Russland schweigt zu Kyjiws Großangriff: War da was?
Der Kreml äußert sich bislang mit keinem Wort zur ukrainischen „Spinnennetz-Operation“ gegen die russische Luftwaffe. Bei der wurden viele Kampfjets zerstört.

Auch ihr Chef, der russische Außenminister Sergei Lawrow, der die Ukraine gern mal als „unfähigen Staat mit überfälligem Präsidenten“ bezeichnet, sagt nichts. Geschweige denn der russische Präsident Wladimir Putin. Er lässt sich am Montag mit seiner Kinder-Ombudsfrau Maria Lwowa-Belowa – gegen beide liegt ein Haftbefehl des Internationalen Strafgerichtshofes in Den Haag wegen Verschleppung ukrainischer Kinder vor – im Kreml ablichten. „War da was?“, sollen die Bilder verbreiten.

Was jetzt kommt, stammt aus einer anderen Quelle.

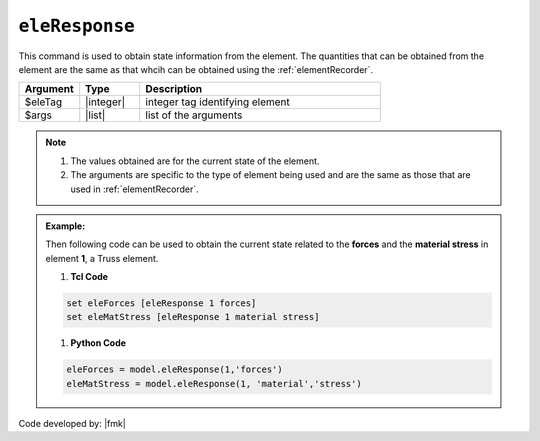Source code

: .. _eleRespone:

``eleResponse``
***************

This command is used to obtain state information from the element. The quantities that can be obtained from the element are the same as that whcih can be obtained using the :ref:`elementRecorder`.

.. function:: eleResponse $eleTag $arg1 $arg2 ....

.. csv-table:: 
   :header: "Argument", "Type", "Description"
   :widths: 10, 10, 40

   $eleTag, |integer|, integer tag identifying element
   $args,  |list|, list of the arguments

.. note::
   
   #. The values obtained are for the current state of the element. 
   #. The arguments are specific to the type of element being used and are the same as those that are used in :ref:`elementRecorder`.
   
.. admonition:: Example:

   Then following code can be used to obtain the current state related to the **forces** and the **material stress** in element **1**, a Truss element.

   1. **Tcl Code**

   .. code-block:: none

      set eleForces [eleResponse 1 forces]
      set eleMatStress [eleResponse 1 material stress]

   1. **Python Code**

   .. code-block:: python

      eleForces = model.eleResponse(1,'forces')
      eleMatStress = model.eleResponse(1, 'material','stress')

Code developed by: |fmk|

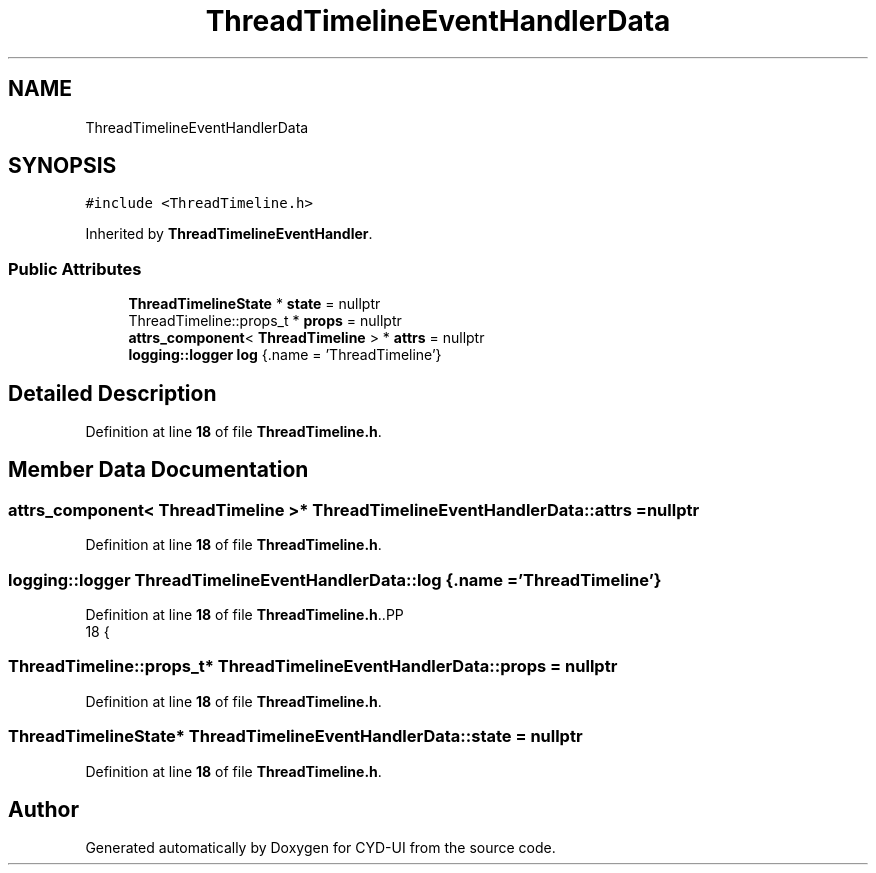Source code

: .TH "ThreadTimelineEventHandlerData" 3 "CYD-UI" \" -*- nroff -*-
.ad l
.nh
.SH NAME
ThreadTimelineEventHandlerData
.SH SYNOPSIS
.br
.PP
.PP
\fC#include <ThreadTimeline\&.h>\fP
.PP
Inherited by \fBThreadTimelineEventHandler\fP\&.
.SS "Public Attributes"

.in +1c
.ti -1c
.RI "\fBThreadTimelineState\fP * \fBstate\fP = nullptr"
.br
.ti -1c
.RI "ThreadTimeline::props_t * \fBprops\fP = nullptr"
.br
.ti -1c
.RI "\fBattrs_component\fP< \fBThreadTimeline\fP > * \fBattrs\fP = nullptr"
.br
.ti -1c
.RI "\fBlogging::logger\fP \fBlog\fP {\&.name = 'ThreadTimeline'}"
.br
.in -1c
.SH "Detailed Description"
.PP 
Definition at line \fB18\fP of file \fBThreadTimeline\&.h\fP\&.
.SH "Member Data Documentation"
.PP 
.SS "\fBattrs_component\fP< \fBThreadTimeline\fP >* ThreadTimelineEventHandlerData::attrs = nullptr"

.PP
Definition at line \fB18\fP of file \fBThreadTimeline\&.h\fP\&.
.SS "\fBlogging::logger\fP ThreadTimelineEventHandlerData::log {\&.name = 'ThreadTimeline'}"

.PP
Definition at line \fB18\fP of file \fBThreadTimeline\&.h\fP\&..PP
.nf
18 {
.fi

.SS "ThreadTimeline::props_t* ThreadTimelineEventHandlerData::props = nullptr"

.PP
Definition at line \fB18\fP of file \fBThreadTimeline\&.h\fP\&.
.SS "\fBThreadTimelineState\fP* ThreadTimelineEventHandlerData::state = nullptr"

.PP
Definition at line \fB18\fP of file \fBThreadTimeline\&.h\fP\&.

.SH "Author"
.PP 
Generated automatically by Doxygen for CYD-UI from the source code\&.
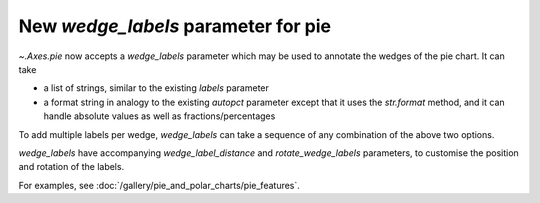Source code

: New *wedge_labels* parameter for pie
------------------------------------

`~.Axes.pie` now accepts a *wedge_labels* parameter which may be used to
annotate the wedges of the pie chart.  It can take

* a list of strings, similar to the existing *labels* parameter
* a format string in analogy to the existing *autopct* parameter except that it
  uses the `str.format` method, and it can handle absolute values as well as
  fractions/percentages

To add multiple labels per wedge, *wedge_labels* can take a sequence of any combination
of the above two options.

*wedge_labels* have accompanying *wedge_label_distance* and *rotate_wedge_labels*
parameters, to customise the position and rotation of the labels.

For examples, see :doc:`/gallery/pie_and_polar_charts/pie_features`.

Es ist Russlands gängige Strategie auf unerwartete Ereignisse: still sein, bloß nicht reagieren, wenn die Welt eine Reaktion erwartet. Eine schnelle Antwort – zumal eine Antwort in Moskau nie unter Druck formuliert werden will – gilt unter Russlands Offiziellen als Schwäche. Also breitet sich erst einmal eine Art Maulkorb über das Land aus.
Die Zeitungen schreiben den immer gleichen Satz von „Nach Angaben des russischen Verteidigungsministeriums gerieten mehrere Flugzeuge auf Militäranlagen in Brand“. Dass strategische Raketenträger getroffen worden sein sollen, erwähnt kaum einer. Und auch im Fernsehen wird lediglich die Pressemitteilung des russischen Verteidigungsministeriums eingeblendet: „Auf Militärflughäfen in den Regionen Iwanowo, Rjasan und Amur wurden alle terroristischen Attacken abgewehrt. In der Region Murmansk und Irkutsk kam es in Folge von gestarteten FPV-Drohnen in unmittelbarer Nähe von Flughäfen zum Entflammen einzelner Flugzeugeinheiten. Das Feuer ist liquidiert. Opfer innerhalb des Militär- und Zivilpersonals gibt es keine.“ Und schon berichtet der TV-Moderator von Schlägen der russischen Armee in der Ukraine.
Die Propaganda wirft der Ukraine jetzt Terror vor
Derweil zeigen Videoaufnahmen in unterschiedlichen russischen Telegram-Kanälen, wie sich auf Straßen in der Region Irkutsk die Lastwagen stauen: Jeder Wagen wird kontrolliert. Die ukrainische „Operation Spinnennetz“ – bei der, so auf Satellitenbildern zu sehen, mindestens zwölf strategische Bomber getroffen wurden – wurde von Lkws gestartet. Es herrscht offenbar die Sorge, dass noch weitere Lastwagen mit Holzboxen samt Drohnen unterwegs sein könnten.
Z-Blogger Alexander Koz
Immerhin: Die Zeitung Moskowski Komsomolez macht ihre Montagsausgabe mit einem Bild des brennenden Flugplatzes Belaja bei Irkutsk auf. Was da in Flammen steht, wird nicht erklärt. Klar ist für die Redaktion aber eines: Es sei die Ukraine, die Terror verbreite, weil sie nicht am Frieden interessiert sei.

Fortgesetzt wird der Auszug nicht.